GIVEN TEXT

KrzysFR commented Oct 28, 2024

Looking at the node.js binding, I see this entry: https://github.com/josephg/fdb-tuple?tab=readme-ov-file#js-to-tuple-value-mapping

Danger 💣: If you mix integers and floats in your database keys, getRange will not work correctly. The tuple encoding sorts all integers before all floating point numbers. So if your values have keys [0.9], [1], [1.1], your keys will sort in the wrong order (you'll get [1], [0.9], [1.1]). And if you call tn.getRange([0], [2]), you will only get [1]. You can force the tuple encoder to always use floating point encoding for integers by wrapping the number in an object: pack([{type: 'double', value: 1}, ...]) instead of pack([1, ...]).

Seems like fun times, especially for folks that uses "64-bit integers as uuids" 😨

The encoder seems to check if a number is an actual integer or not: https://github.com/josephg/fdb-tuple/blob/master/lib/index.ts#L253-L281

It would be very easy for an application using the node.js binding to let a few floating points numbers "escape" in the keys, even if they only intended them to be only integers (and thus use <int> in an FQL query), especially if you factor in the classical issues where 3 * (1 / 3) could not be equal to 1 in some corner cases, and this 1 would be encoded as a 9-byte float, instead of a 2-byte int !!!

@janderland
Copy link
Owner

janderland commented Oct 28, 2024

Side note 3: maybe that's why it looks weird for me, because having integers vs floats, sort of imply that integers (ℕ) are NOT real numbers (ℝ), which in maths is non-sense, but for us developers is somewhat "normal" ? :D. It seems more natural for me that ℝ would match all numbers, then ℤ would match only the part that are integers, and then ℕ only those that are positive (or non-negative, depending on if you include 0 or not). We are lucky to not have to deal with ℂ (complex numbers!)

Fair point. I have a math minor with my degree, so this makes sense to me. I think most programmers would prefer the traditional integer/float split though.

The issue could be interop with dynamic languages that have only a single type for numbers, like JavaScript where all numbers are 64-bit floats.

I think this can be solved by including custom types in the API. For instance, the Go API for FQL doesn't use the raw 'int' which Go provides. I define a custom type (AKA a "box") which contains an integer. This provides me with extra runtime information. I'd probably do the same for JS.

@janderland
Copy link
Owner

BTW, based on these conversation I'm pretty sure I'm going to remove the uint type from FQL. If it's not represented in the Tuple layer bytes then it shouldn't be in FQL.

@KrzysFR
Copy link
Author

KrzysFR commented Oct 28, 2024

BTW, based on these conversation I'm pretty sure I'm going to remove the uint type from FQL. If it's not represented in the Tuple layer bytes then it shouldn't be in FQL.

They could still be useful for a raw value? I'm not sure if you have plans to be able to represent counters, which I use a lot in layers to maintain count of documents, statistics on indexes, or even as a simple change token that is watched or used for cache busting.

ACTIVITY 1
According to the forum thread, which type does the owner say he will probably remove from FQL?
The forum thread and the rows are unrelated material.

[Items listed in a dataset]

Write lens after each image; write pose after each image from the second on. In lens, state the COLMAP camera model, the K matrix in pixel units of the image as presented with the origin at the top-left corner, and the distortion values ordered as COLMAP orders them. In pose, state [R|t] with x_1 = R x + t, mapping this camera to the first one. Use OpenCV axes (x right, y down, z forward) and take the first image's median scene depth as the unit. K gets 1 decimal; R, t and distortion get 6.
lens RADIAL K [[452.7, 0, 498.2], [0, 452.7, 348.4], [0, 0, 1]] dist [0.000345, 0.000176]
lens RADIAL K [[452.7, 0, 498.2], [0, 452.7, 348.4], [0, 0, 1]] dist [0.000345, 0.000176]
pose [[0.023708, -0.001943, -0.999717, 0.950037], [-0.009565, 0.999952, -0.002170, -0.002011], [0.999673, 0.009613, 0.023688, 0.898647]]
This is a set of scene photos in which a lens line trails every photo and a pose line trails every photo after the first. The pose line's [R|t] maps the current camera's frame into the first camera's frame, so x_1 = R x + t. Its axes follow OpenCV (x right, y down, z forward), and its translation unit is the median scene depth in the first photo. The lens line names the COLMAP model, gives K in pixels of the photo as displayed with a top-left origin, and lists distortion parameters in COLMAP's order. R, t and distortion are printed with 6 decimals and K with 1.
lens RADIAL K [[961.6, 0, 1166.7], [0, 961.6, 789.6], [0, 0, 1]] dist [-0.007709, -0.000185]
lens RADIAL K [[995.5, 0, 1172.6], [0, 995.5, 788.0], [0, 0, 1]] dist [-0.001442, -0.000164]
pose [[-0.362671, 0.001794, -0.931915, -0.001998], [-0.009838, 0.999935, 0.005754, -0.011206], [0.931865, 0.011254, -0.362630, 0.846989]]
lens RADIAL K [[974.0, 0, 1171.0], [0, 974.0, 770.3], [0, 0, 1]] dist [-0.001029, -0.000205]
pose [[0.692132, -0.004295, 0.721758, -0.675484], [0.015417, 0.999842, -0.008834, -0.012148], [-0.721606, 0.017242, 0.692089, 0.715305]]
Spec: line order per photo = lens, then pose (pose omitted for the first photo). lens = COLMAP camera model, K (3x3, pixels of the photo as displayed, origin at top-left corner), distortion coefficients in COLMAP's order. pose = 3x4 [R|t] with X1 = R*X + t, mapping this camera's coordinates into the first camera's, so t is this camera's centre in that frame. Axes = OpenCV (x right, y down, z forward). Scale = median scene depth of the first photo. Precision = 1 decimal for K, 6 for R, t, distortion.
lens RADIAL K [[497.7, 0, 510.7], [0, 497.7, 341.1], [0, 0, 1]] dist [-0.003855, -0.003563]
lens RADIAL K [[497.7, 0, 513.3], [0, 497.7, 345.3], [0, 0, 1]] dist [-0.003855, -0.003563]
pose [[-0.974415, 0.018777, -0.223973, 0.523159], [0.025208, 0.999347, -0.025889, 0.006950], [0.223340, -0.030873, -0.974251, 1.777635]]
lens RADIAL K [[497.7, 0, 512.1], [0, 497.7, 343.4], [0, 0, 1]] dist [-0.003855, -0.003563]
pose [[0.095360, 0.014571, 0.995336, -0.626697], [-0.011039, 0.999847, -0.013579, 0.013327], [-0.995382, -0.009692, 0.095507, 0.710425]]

ACTIVITY 2
Set down the stretch of rows from the very first row through the row containing "0.009613, 0.023688, 0.898647]]", both included, character for character.

YOUR SOLUTION 1
The uint type.

YOUR SOLUTION 2
Write lens after each image; write pose after each image from the second on. In lens, state the COLMAP camera model, the K matrix in pixel units of the image as presented with the origin at the top-left corner, and the distortion values ordered as COLMAP orders them. In pose, state [R|t] with x_1 = R x + t, mapping this camera to the first one. Use OpenCV axes (x right, y down, z forward) and take the first image's median scene depth as the unit. K gets 1 decimal; R, t and distortion get 6.
lens RADIAL K [[452.7, 0, 498.2], [0, 452.7, 348.4], [0, 0, 1]] dist [0.000345, 0.000176]
lens RADIAL K [[452.7, 0, 498.2], [0, 452.7, 348.4], [0, 0, 1]] dist [0.000345, 0.000176]
pose [[0.023708, -0.001943, -0.999717, 0.950037], [-0.009565, 0.999952, -0.002170, -0.002011], [0.999673, 0.009613, 0.023688, 0.898647]]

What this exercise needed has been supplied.